The purpose of the lactate threshold test is to determine the point at which an athlete shifts from mostly aerobic energy production to mostly anaerobic energy production. For cycling events such as a time trial or shorter distance triathlon (under one hour), knowing your lactate threshold as measured in average watts is particularly important. Ideally, the athlete wants to build to the point of lactate threshold and hold it right there throughout the race - going a little above on the hills, recovering on the down hills and nailing it on the flats. Lactate threshold, also referred to as 60-minute Critical Power or CP-60 (per Friel) or functional threshold power (per Colgan), refers to the athlete's ability to sustain a pace for a one-hour period. Oh, and by the way, it hurts.
While lactate threshold can be estimated using a power meter (more on this in another entry), completing the lactate threshold test in a laboratory setting provides you with the best estimate of your actual threshold.
I completed a lactate threshold test at the OA Performance Center in Saco, ME in March 2009. The test takes about an hour, and I found it was helpful to have a general idea of where your threshold power might be. I estimated mine to be somewhere in the 250-280 watt range.
The lactate threshold test began with an easy warm-up below 200 watts. The performance specialist administering the test took a blood draw every 5 minutes and recorded the results. After a 15-minute warm-up, OA started turning up the watts, requiring me to pedal at 245 watts for 15 minutes at a cadence of 90 rpm. I had little trouble holding 245 watts, and my blood draws every five minutes at 2 mmol/L showed that I was removing lactic acid efficiently. Once I had completed 15-minutes at 245 watts, the performance specialist took it up a notch to 260 watts. My blood values rose rather quickly to 4.3 mmol/L and stabilized, even declining slightly towards the end of that 15-minute block. The lactate threshold test was showing that I was still using large aerobic energy production, but that more anaerobic work was also being done. Then, we went to 275 watts. The test quickly became difficult and my blood values continued to rise, first to 5.5 mmol/L, then to 7.7 mmol/L then to 8.8 mmol/L, and I labored to complete the test. Clearly, I had exceeded my lactate threshold during this block of the test.

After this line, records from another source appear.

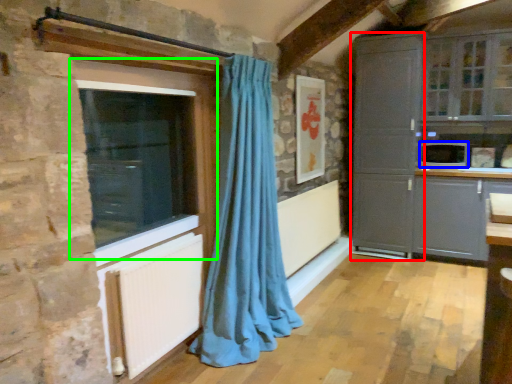
Question: Which object is positioned closest to screen door (highlighted by a red box)? Select from appliance (highlighted by a blue box) and window (highlighted by a green box).

Choices:
 (A) appliance
 (B) window

Answer: (A)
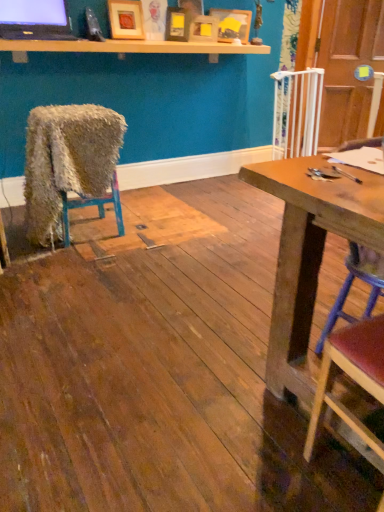
Where is `free space in front of wooden picture frame at upper center, arranged as the third picture frame when viewed from the left`? Image resolution: width=384 pixels, height=512 pixels. free space in front of wooden picture frame at upper center, arranged as the third picture frame when viewed from the left is located at coordinates (195, 47).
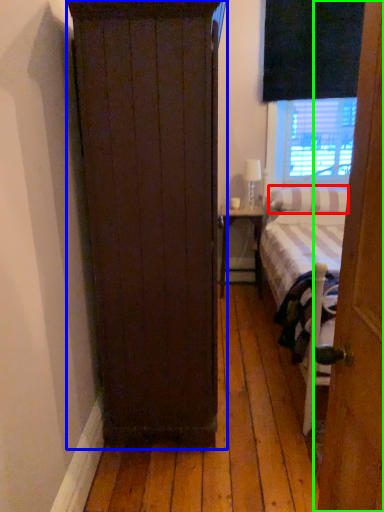
Question: Considering the real-world distances, which object is closest to pillow (highlighted by a red box)? cupboard (highlighted by a blue box) or door (highlighted by a green box).

Choices:
 (A) cupboard
 (B) door

Answer: (A)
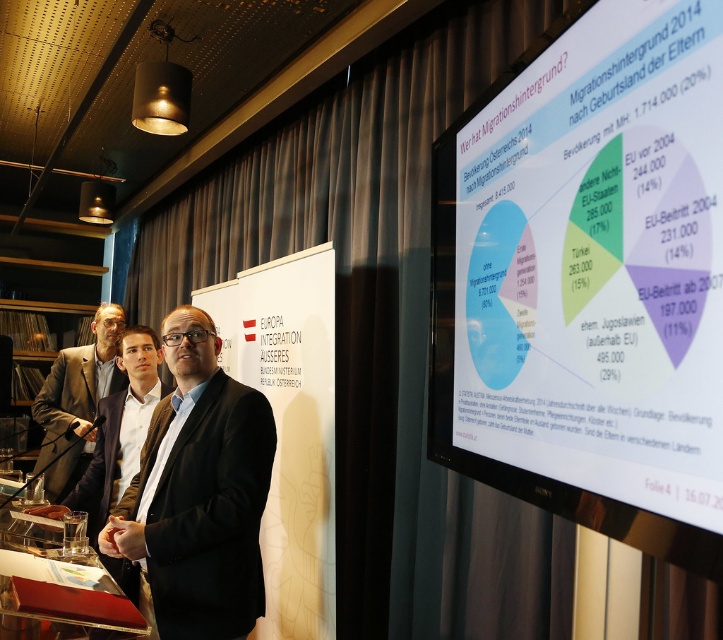
Question: Which point is farther to the camera?

Choices:
 (A) white glossy projection screen at upper right
 (B) matte black suit at left
 (C) dark brown suit at center
 (D) black matte suit at center

Answer: (B)

Question: Which point is farther from the camera taking this photo?

Choices:
 (A) (140, 412)
 (B) (166, 456)

Answer: (A)

Question: Which object is the closest to the matte black suit at left?

Choices:
 (A) black matte suit at center
 (B) dark brown suit at center
 (C) white glossy projection screen at upper right

Answer: (B)

Question: Is dark brown suit at center to the right of matte black suit at left from the viewer's perspective?

Choices:
 (A) no
 (B) yes

Answer: (B)

Question: Can you confirm if black matte suit at center is bigger than dark brown suit at center?

Choices:
 (A) yes
 (B) no

Answer: (B)

Question: Does black matte suit at center have a greater width compared to matte black suit at left?

Choices:
 (A) no
 (B) yes

Answer: (A)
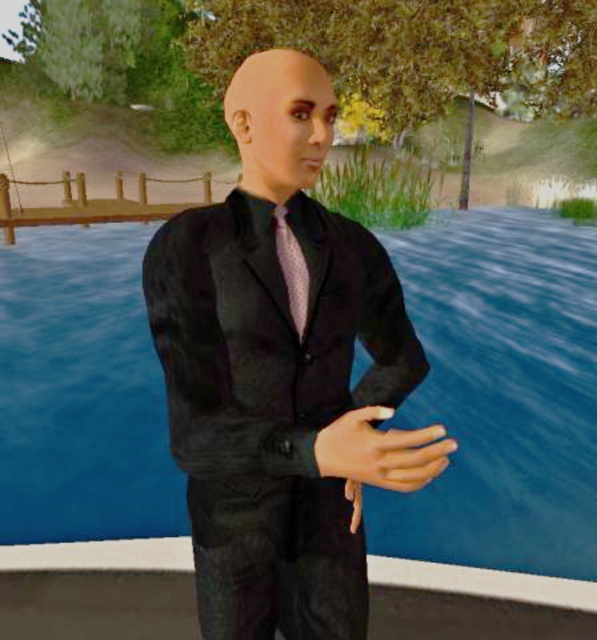
Does black satin suit at center lie in front of pink dotted fabric tie at center?

That is True.

Is point (346, 602) less distant than point (300, 301)?

No, it is not.

Where is `black satin suit at center`? black satin suit at center is located at coordinates (281, 374).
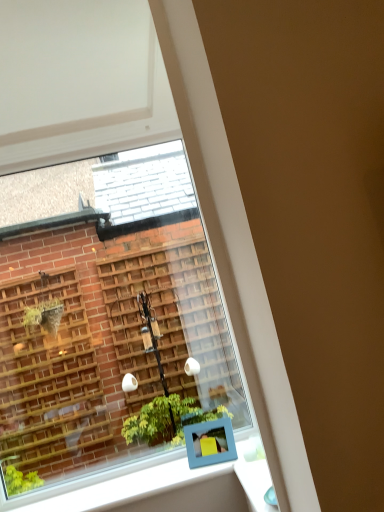
Question: From a real-world perspective, is white glossy window sill at lower center located beneath blue plastic frame at lower center?

Choices:
 (A) yes
 (B) no

Answer: (A)

Question: Considering the relative sizes of white glossy window sill at lower center and blue plastic frame at lower center in the image provided, is white glossy window sill at lower center smaller than blue plastic frame at lower center?

Choices:
 (A) no
 (B) yes

Answer: (A)

Question: Is white glossy window sill at lower center shorter than blue plastic frame at lower center?

Choices:
 (A) no
 (B) yes

Answer: (B)

Question: Is white glossy window sill at lower center wider than blue plastic frame at lower center?

Choices:
 (A) yes
 (B) no

Answer: (A)

Question: Is white glossy window sill at lower center positioned with its back to blue plastic frame at lower center?

Choices:
 (A) yes
 (B) no

Answer: (B)

Question: Does point (59, 77) appear closer or farther from the camera than point (246, 480)?

Choices:
 (A) farther
 (B) closer

Answer: (B)

Question: In the image, is clear glass window at upper left on the left side or the right side of white glossy window sill at lower center?

Choices:
 (A) left
 (B) right

Answer: (A)

Question: Is clear glass window at upper left bigger or smaller than white glossy window sill at lower center?

Choices:
 (A) small
 (B) big

Answer: (B)

Question: Is clear glass window at upper left inside the boundaries of white glossy window sill at lower center, or outside?

Choices:
 (A) inside
 (B) outside

Answer: (B)

Question: Considering the positions of blue plastic frame at lower center and white glossy window sill at lower center in the image, is blue plastic frame at lower center wider or thinner than white glossy window sill at lower center?

Choices:
 (A) wide
 (B) thin

Answer: (B)

Question: From the image's perspective, is blue plastic frame at lower center positioned above or below white glossy window sill at lower center?

Choices:
 (A) above
 (B) below

Answer: (A)

Question: Is blue plastic frame at lower center inside or outside of white glossy window sill at lower center?

Choices:
 (A) outside
 (B) inside

Answer: (A)

Question: From a real-world perspective, relative to white glossy window sill at lower center, is blue plastic frame at lower center vertically above or below?

Choices:
 (A) below
 (B) above

Answer: (B)

Question: From a real-world perspective, is clear glass window at upper left physically located above or below blue plastic frame at lower center?

Choices:
 (A) below
 (B) above

Answer: (B)

Question: Does point (4, 480) appear closer or farther from the camera than point (196, 429)?

Choices:
 (A) farther
 (B) closer

Answer: (A)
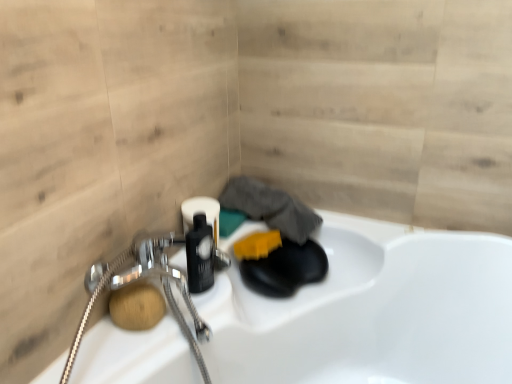
Question: Does natural wood soap at lower left, the 1th soap in the left-to-right sequence, turn towards yellow sponge at center, the 1th soap positioned from the back?

Choices:
 (A) yes
 (B) no

Answer: (B)

Question: Is natural wood soap at lower left, which is the 2th soap from right to left, turned away from yellow sponge at center, placed as the first soap when sorted from top to bottom?

Choices:
 (A) no
 (B) yes

Answer: (A)

Question: From a real-world perspective, does natural wood soap at lower left, which is the first soap in bottom-to-top order, stand above yellow sponge at center, the 1th soap positioned from the back?

Choices:
 (A) no
 (B) yes

Answer: (B)

Question: Is natural wood soap at lower left, the 1th soap in the left-to-right sequence, beside yellow sponge at center, placed as the first soap when sorted from right to left?

Choices:
 (A) yes
 (B) no

Answer: (B)

Question: Is natural wood soap at lower left, arranged as the second soap when viewed from the back, not near yellow sponge at center, placed as the first soap when sorted from right to left?

Choices:
 (A) yes
 (B) no

Answer: (B)

Question: From the image's perspective, does natural wood soap at lower left, the 1th soap in the left-to-right sequence, appear lower than yellow sponge at center, the second soap from the bottom?

Choices:
 (A) yes
 (B) no

Answer: (A)

Question: From a real-world perspective, is yellow sponge at center, the second soap from the bottom, on natural wood soap at lower left, arranged as the 2th soap when viewed from the top?

Choices:
 (A) no
 (B) yes

Answer: (A)

Question: Could you tell me if yellow sponge at center, which is the 2th soap in left-to-right order, is facing natural wood soap at lower left, which is the 2th soap from right to left?

Choices:
 (A) no
 (B) yes

Answer: (A)

Question: Is natural wood soap at lower left, which is the 2th soap from right to left, completely or partially inside yellow sponge at center, which is the 2th soap in left-to-right order?

Choices:
 (A) yes
 (B) no

Answer: (B)

Question: From the image's perspective, is yellow sponge at center, the second soap from the bottom, on natural wood soap at lower left, the 1th soap in the left-to-right sequence?

Choices:
 (A) no
 (B) yes

Answer: (B)

Question: Is yellow sponge at center, placed as the first soap when sorted from top to bottom, bigger than natural wood soap at lower left, which is the first soap in bottom-to-top order?

Choices:
 (A) yes
 (B) no

Answer: (A)

Question: Is yellow sponge at center, marked as the second soap in a front-to-back arrangement, outside natural wood soap at lower left, which is the first soap from front to back?

Choices:
 (A) yes
 (B) no

Answer: (A)

Question: From the image's perspective, is yellow sponge at center, the second soap from the bottom, positioned above or below natural wood soap at lower left, which is the first soap in bottom-to-top order?

Choices:
 (A) above
 (B) below

Answer: (A)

After the test was completed, OA Performance Center staff provided me with a complete report of my results with the determination that my lactate threshold was 265 watts. Not bad given that it was mid-March. I still had time and room to improve prior to race season. My only regret is that I did not return later in the season to see by how much I had moved the needle by doing another lactate threshold test.